И он положил Леше под подушку сверток. Алексей сунул туда руку и ощутил в ладони тяжесть и металлический холод оружия. На ощупь пистолет казался не очень большим, но сразу внушал чувство уверенности и защищенности. Вороненый ствол был бережно завернут в холст.
— Спасибо, друг!
— Не за что, — дагестанец с улыбкой отвернулся, — ты один здесь? Остальные ваши с тобой?
— Колюху вертушкой сразу же в Махачкалу отправили. Он самым тяжелым оказался, а старлей Михеев здесь. В офицерской палате. Помнишь Михеева?
— Помню, — Хас-Магомед поморщился, — помню этого героя.
Как же не помнить взводного Михеева. Когда бойцы выходили из горящего села, он больше всех суетился и с тревогой осматривал раненых, как будто прикидывал: кого можно бросить, а кто пригодится.
Старший лейтенант Михеев запомнился Лехе еще в лагерях под Новочеркасском, где их готовили к войсковой операции.

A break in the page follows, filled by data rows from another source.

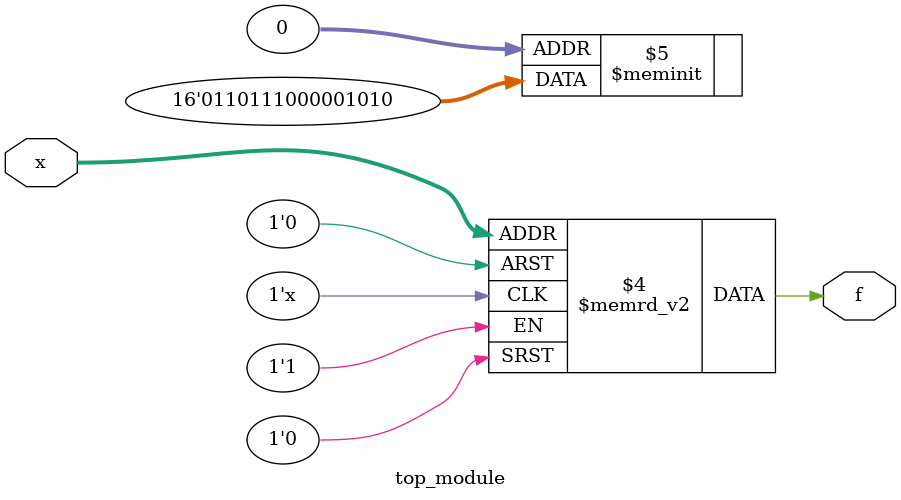
<source format=sv>
module top_module (
    input [4:1] x,
    output logic f
);

always_comb begin
    case (x)
        4'b0001, 4'b0011, 4'b1001, 4'b1011, 4'b1101, 4'b1110: f = 1'b1;
        4'b0100, 4'b0101, 4'b0111, 4'b1000: f = 1'b0;
        4'b1010: f = 1'b1; // handle don't-care case
        default: f = 1'b0; // handle any other cases
    endcase
end

endmodule

</source>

Во время проведения тактических стрельб, занятий по тактике и воинским уставам Михеев отличался от других офицеров статью, придирчивым и слегка пренебрежительным отношением к подчиненным и излишним, подчеркнуто-внимательным отношением к собственной внешности. Надо сказать, что был он высок, строен, симпатичен, а его лихому казацкому чубу не хватало места под беретом, он всегда высовывался наружу и ниспадал на густые черные брови.

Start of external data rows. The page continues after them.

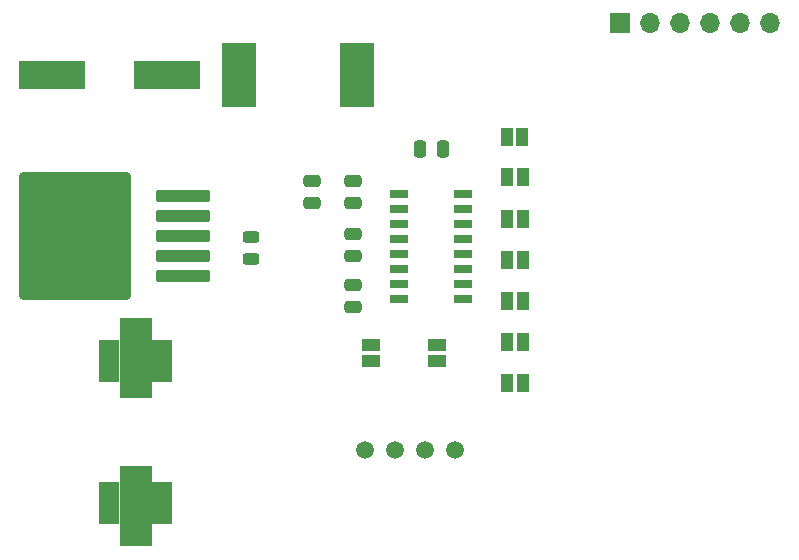
<source format=gbr>
%TF.GenerationSoftware,KiCad,Pcbnew,(7.0.0)*%
%TF.CreationDate,2024-02-26T20:32:27-08:00*%
%TF.ProjectId,Blutooth_Serial,426c7574-6f6f-4746-985f-53657269616c,rev?*%
%TF.SameCoordinates,Original*%
%TF.FileFunction,Soldermask,Top*%
%TF.FilePolarity,Negative*%
%FSLAX46Y46*%
G04 Gerber Fmt 4.6, Leading zero omitted, Abs format (unit mm)*
G04 Created by KiCad (PCBNEW (7.0.0)) date 2024-02-26 20:32:27*
%MOMM*%
%LPD*%
G01*
G04 APERTURE LIST*
G04 Aperture macros list*
%AMRoundRect*
0 Rectangle with rounded corners*
0 $1 Rounding radius*
0 $2 $3 $4 $5 $6 $7 $8 $9 X,Y pos of 4 corners*
0 Add a 4 corners polygon primitive as box body*
4,1,4,$2,$3,$4,$5,$6,$7,$8,$9,$2,$3,0*
0 Add four circle primitives for the rounded corners*
1,1,$1+$1,$2,$3*
1,1,$1+$1,$4,$5*
1,1,$1+$1,$6,$7*
1,1,$1+$1,$8,$9*
0 Add four rect primitives between the rounded corners*
20,1,$1+$1,$2,$3,$4,$5,0*
20,1,$1+$1,$4,$5,$6,$7,0*
20,1,$1+$1,$6,$7,$8,$9,0*
20,1,$1+$1,$8,$9,$2,$3,0*%
G04 Aperture macros list end*
%ADD10RoundRect,0.243750X0.456250X-0.243750X0.456250X0.243750X-0.456250X0.243750X-0.456250X-0.243750X0*%
%ADD11C,1.509000*%
%ADD12RoundRect,0.250000X2.050000X0.300000X-2.050000X0.300000X-2.050000X-0.300000X2.050000X-0.300000X0*%
%ADD13RoundRect,0.250002X4.449998X5.149998X-4.449998X5.149998X-4.449998X-5.149998X4.449998X-5.149998X0*%
%ADD14R,1.700000X3.600000*%
%ADD15R,2.800000X6.800000*%
%ADD16R,5.650000X2.350000*%
%ADD17RoundRect,0.250000X-0.475000X0.250000X-0.475000X-0.250000X0.475000X-0.250000X0.475000X0.250000X0*%
%ADD18RoundRect,0.250000X0.250000X0.475000X-0.250000X0.475000X-0.250000X-0.475000X0.250000X-0.475000X0*%
%ADD19R,1.700000X1.700000*%
%ADD20O,1.700000X1.700000*%
%ADD21R,1.000000X1.500000*%
%ADD22R,1.500000X1.000000*%
%ADD23R,1.525000X0.650000*%
%ADD24R,3.000000X5.494000*%
G04 APERTURE END LIST*
D10*
%TO.C,D1*%
X65278000Y-86027500D03*
X65278000Y-84152500D03*
%TD*%
D11*
%TO.C,J1*%
X74930000Y-102175000D03*
X77470000Y-102175000D03*
X80010000Y-102175000D03*
X82550000Y-102175000D03*
%TD*%
D12*
%TO.C,U1*%
X59557000Y-87455000D03*
X59557000Y-85755000D03*
X59557000Y-84055000D03*
D13*
X50407000Y-84055000D03*
D12*
X59557000Y-82355000D03*
X59557000Y-80655000D03*
%TD*%
D14*
%TO.C,C7*%
X53284999Y-106679999D03*
D15*
X55534999Y-106979999D03*
D14*
X57784999Y-106679999D03*
X53284999Y-94679999D03*
D15*
X55534999Y-94379999D03*
D14*
X57784999Y-94679999D03*
%TD*%
D16*
%TO.C,C1*%
X58189999Y-70484999D03*
X48489999Y-70484999D03*
%TD*%
D17*
%TO.C,C3*%
X70485000Y-79380000D03*
X70485000Y-81280000D03*
%TD*%
%TO.C,C4*%
X73914000Y-79380000D03*
X73914000Y-81280000D03*
%TD*%
%TO.C,C5*%
X73914000Y-83886000D03*
X73914000Y-85786000D03*
%TD*%
%TO.C,C6*%
X73914000Y-88204000D03*
X73914000Y-90104000D03*
%TD*%
D18*
%TO.C,C2*%
X81534000Y-76708000D03*
X79634000Y-76708000D03*
%TD*%
D19*
%TO.C,IC1*%
X96519999Y-66039999D03*
D20*
X99059999Y-66039999D03*
X101599999Y-66039999D03*
X104139999Y-66039999D03*
X106679999Y-66039999D03*
X109219999Y-66039999D03*
%TD*%
D21*
%TO.C,JP2*%
X87009999Y-79120999D03*
X88309999Y-79120999D03*
%TD*%
D22*
%TO.C,JP7*%
X75437999Y-93329999D03*
X75437999Y-94629999D03*
%TD*%
D21*
%TO.C,JP3*%
X87009999Y-82600799D03*
X88309999Y-82600799D03*
%TD*%
D22*
%TO.C,JP8*%
X81025999Y-93329999D03*
X81025999Y-94629999D03*
%TD*%
D21*
%TO.C,JP5*%
X88309999Y-89560399D03*
X87009999Y-89560399D03*
%TD*%
%TO.C,JP6*%
X87009999Y-93040199D03*
X88309999Y-93040199D03*
%TD*%
%TO.C,JP4*%
X88309999Y-86080599D03*
X87009999Y-86080599D03*
%TD*%
%TO.C,JP9*%
X88309999Y-96519999D03*
X87009999Y-96519999D03*
%TD*%
%TO.C,JP1*%
X86979999Y-75691999D03*
X88279999Y-75691999D03*
%TD*%
D23*
%TO.C,U2*%
X77805999Y-80517999D03*
X77805999Y-81787999D03*
X77805999Y-83057999D03*
X77805999Y-84327999D03*
X77805999Y-85597999D03*
X77805999Y-86867999D03*
X77805999Y-88137999D03*
X77805999Y-89407999D03*
X83229999Y-89407999D03*
X83229999Y-88137999D03*
X83229999Y-86867999D03*
X83229999Y-85597999D03*
X83229999Y-84327999D03*
X83229999Y-83057999D03*
X83229999Y-81787999D03*
X83229999Y-80517999D03*
%TD*%
D24*
%TO.C,L1*%
X64294999Y-70484999D03*
X74294999Y-70484999D03*
%TD*%
M02*

</source>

— Русские на войне своих не бросают, это наш — русский, так сказать, национальный принцип. Запомните это навсегда, — внушал Михеев бойцам. Причем говорил он это так часто, что Леха запомнил.
Здесь, в госпитале, старлей уже нашел даму сердца. Медсестры не сводили глаз с лихого офицера, который любил рассказывать, как выводил бойцов из-под обстрела. Но Михеев выбрал себе врача-невропатолога Жанну. Она была яркой крашеной блондинкой, к тому же излишним умом не отличалась. Ну что ж, — свинья везде грязь найдет.
— Послушай, Хас-Магомед. Помнишь, когда мы повстречались с вами, когда уже вырвались из окружения, я просил подобрать раненого солдатика, — Леха пытался заглянуть в глаза ополченцу, но тот отводил взгляд, — мы не смогли забрать его, а он плакал и просил не бросать. Вы не подобрали его, Хас-Магомед? Ну что же ты молчишь? А?
— Я помню, Леша, помню. Когда мы входили в село, на обочине дороги лежало много солдат, но живых среди них не было. У некоторых было перерезано горло, их добивали. Ну, прощай. Да пребудет с тобой Аллах. Удачи тебе, Леша.
И дагестанец быстро вышел из палаты.
Алексей еще раз огляделся: на соседней кровати лежал солдат-срочник. Видимо, ранение у него было серьезным, так как перебинтован он был с ног до головы и все время молчал, даже не стонал. Двое ополченцев из Дагестана лежали на койках рядом, переговариваясь на своем языке, иногда косясь влево, где у стены маялся раненый боевик. Он все время стонал, бредил, с его языка слетали длинные и пространные речи на арабском языке. Может быть, он повторял про себя суры из Корана, которые, как видно, скоро ему очень пригодятся.
— Как дела, Караваев? — на Лехину кровать присел взводный Михеев. — Держишься? Ну, держись-держись, молодец! Слыхал? Меня к ордену Мужества представили. Так что теперь всю жизнь ты мне проставляться должен, я тебе ее спас.